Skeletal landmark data
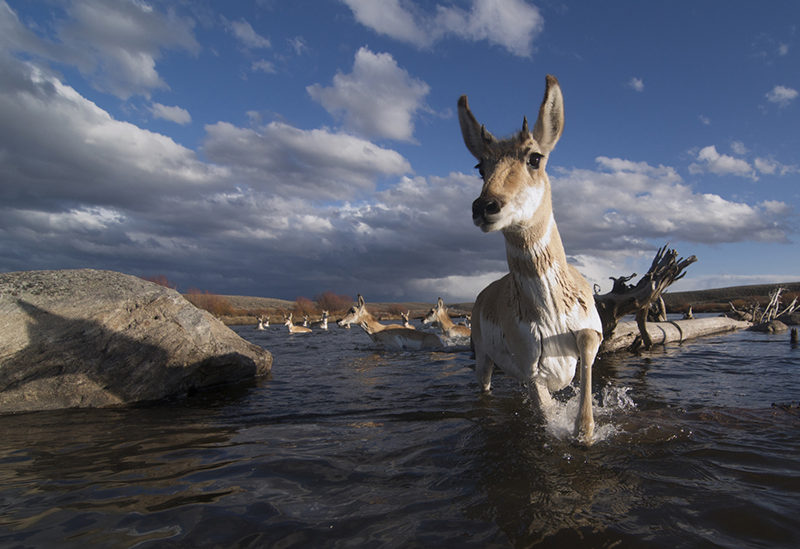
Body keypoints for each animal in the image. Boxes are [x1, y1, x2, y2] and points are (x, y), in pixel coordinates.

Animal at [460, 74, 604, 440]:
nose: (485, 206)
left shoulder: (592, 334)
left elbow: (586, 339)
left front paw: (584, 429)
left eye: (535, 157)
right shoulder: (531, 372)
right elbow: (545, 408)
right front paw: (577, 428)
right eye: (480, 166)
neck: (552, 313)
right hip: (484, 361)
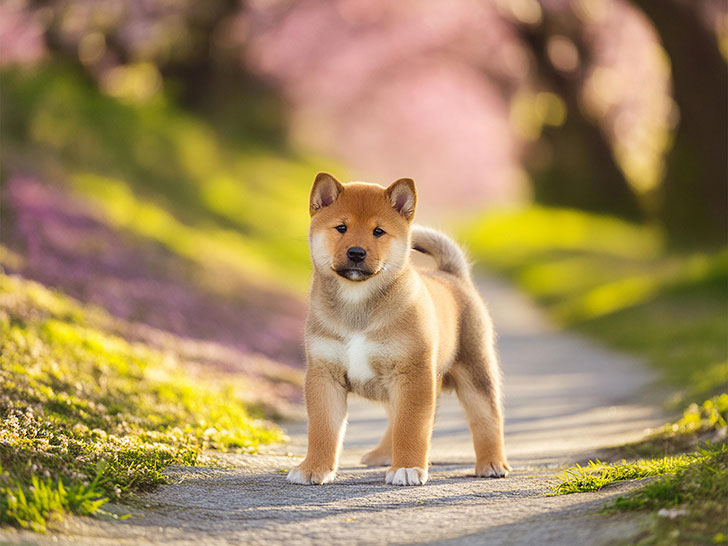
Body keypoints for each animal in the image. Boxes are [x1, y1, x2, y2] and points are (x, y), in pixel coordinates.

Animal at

* * *

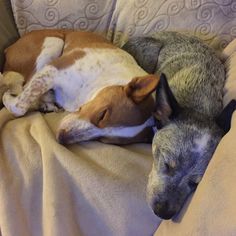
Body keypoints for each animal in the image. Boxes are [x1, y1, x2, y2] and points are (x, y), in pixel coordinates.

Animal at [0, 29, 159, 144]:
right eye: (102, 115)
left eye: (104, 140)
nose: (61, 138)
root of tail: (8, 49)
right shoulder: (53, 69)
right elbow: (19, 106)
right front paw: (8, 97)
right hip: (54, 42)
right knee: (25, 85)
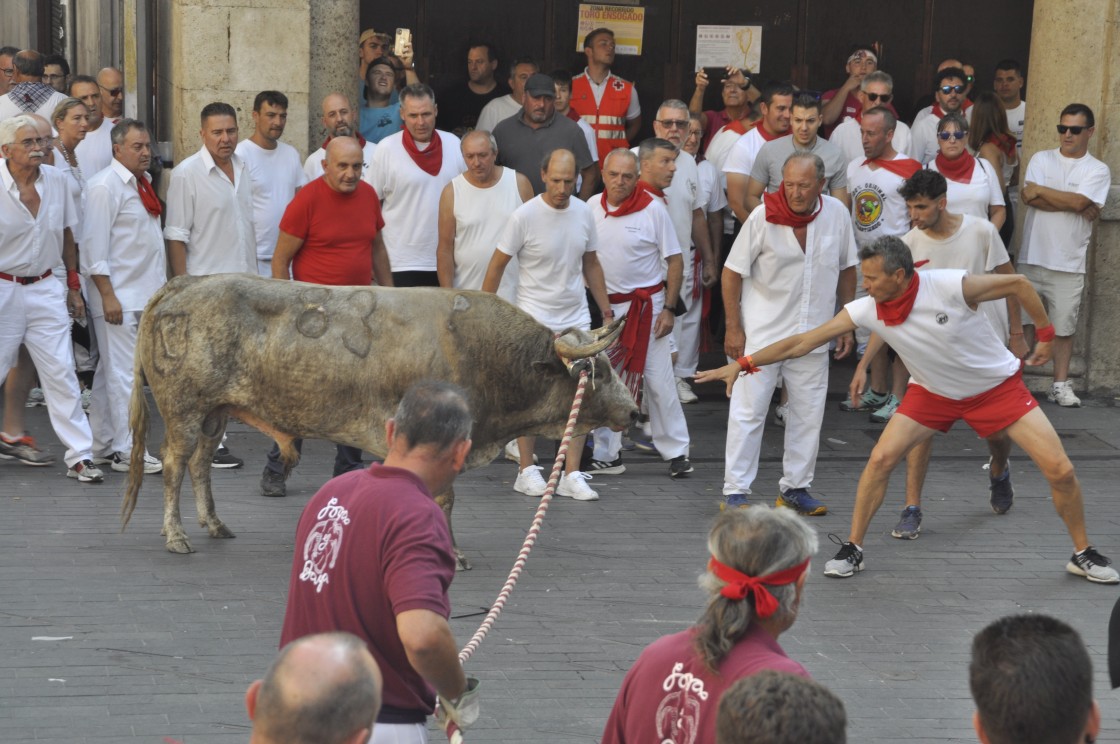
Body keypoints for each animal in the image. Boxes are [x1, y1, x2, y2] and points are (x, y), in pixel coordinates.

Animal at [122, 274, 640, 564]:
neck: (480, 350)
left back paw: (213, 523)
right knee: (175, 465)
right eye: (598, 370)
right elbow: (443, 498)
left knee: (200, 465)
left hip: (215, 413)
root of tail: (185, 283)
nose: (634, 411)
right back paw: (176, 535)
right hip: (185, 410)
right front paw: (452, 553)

#### Task statement:
An exact copy is needed. It runs from the line above containing "root of tail: (8, 49)" down to the line containing "right front paw: (452, 553)", both included, with no pictures.

#### Task answer:
root of tail: (8, 49)
right shoulder: (53, 69)
right elbow: (19, 106)
right front paw: (8, 97)
right hip: (54, 42)
right knee: (25, 85)
Body keypoints for each animal in the image. Boxes are [x1, y1, x2, y2] and points are (x, y), in pixel coordinates.

Animal at [122, 274, 640, 564]:
neck: (480, 350)
left back paw: (213, 523)
right knee: (175, 465)
right eye: (598, 370)
right elbow: (443, 498)
left knee: (200, 465)
left hip: (215, 413)
root of tail: (185, 283)
nose: (634, 411)
right back paw: (176, 535)
right hip: (185, 410)
right front paw: (452, 553)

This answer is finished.